==== Data supplied ====

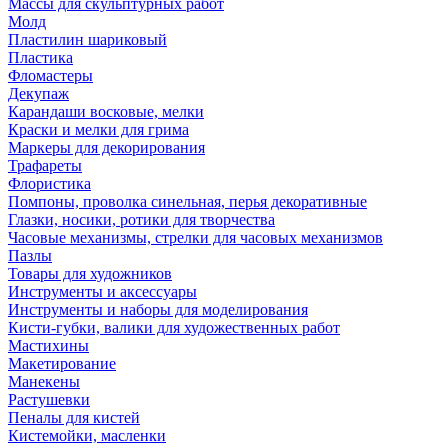
Массы для скульптурных работ
Молд
Пластилин шариковый
Пластика
Фломастеры
Декупаж
Карандаши восковые, мелки
Краски и мелки для грима
Маркеры для декорирования
Трафареты
Флористика
Помпоны, проволка синельная, перья декоративные
Глазки, носики, ротики для творчества
Часовые механизмы, стрелки для часовых механизмов
Пазлы
Товары для художников
Инструменты и аксессуары
Инструменты и наборы для моделирования
Кисти-губки, валики для художественных работ
Мастихины
Макетирование
Манекены
Растушевки
Пеналы для кистей
Кистемойки, масленки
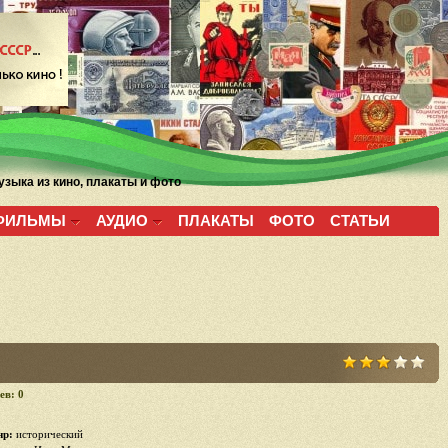
зыка из кино, плакаты и фото
ФИЛЬМЫ
АУДИО
ПЛАКАТЫ
ФОТО
СТАТЬИ
ев: 0
р:
исторический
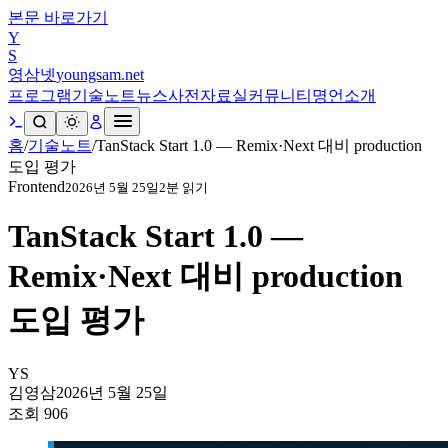
본문 바로가기
Y
S
영삼넷
youngsam.net
프로그램
기술노트
뉴스
사전
자료실
커뮤니티
명언
소개
홈
/
기술노트
/
TanStack Start 1.0 — Remix·Next 대비 production
도입 평가
Frontend
2026년 5월 25일
2
분 읽기
TanStack Start 1.0 —
Remix·Next 대비 production
도입 평가
YS
김영삼
2026년 5월 25일
조회
906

====

Exercise directions
Write every entry out again exactly, dropping the pictures.

Answer for this exercise
Массы для скульптурных работ
Молд
Пластилин шариковый
Пластика
Фломастеры
Декупаж
Карандаши восковые, мелки
Краски и мелки для грима
Маркеры для декорирования
Трафареты
Флористика
Помпоны, проволка синельная, перья декоративные
Глазки, носики, ротики для творчества
Часовые механизмы, стрелки для часовых механизмов
Пазлы
Товары для художников
Инструменты и аксессуары
Инструменты и наборы для моделирования
Кисти-губки, валики для художественных работ
Мастихины
Макетирование
Манекены
Растушевки
Пеналы для кистей
Кистемойки, масленки
зыка из кино, плакаты и фото
ФИЛЬМЫ
АУДИО
ПЛАКАТЫ
ФОТО
СТАТЬИ
ев: 0
р:
исторический
본문 바로가기
Y
S
영삼넷
youngsam.net
프로그램
기술노트
뉴스
사전
자료실
커뮤니티
명언
소개
홈
/
기술노트
/
TanStack Start 1.0 — Remix·Next 대비 production
도입 평가
Frontend
2026년 5월 25일
2
분 읽기
TanStack Start 1.0 —
Remix·Next 대비 production
도입 평가
YS
김영삼
2026년 5월 25일
조회
906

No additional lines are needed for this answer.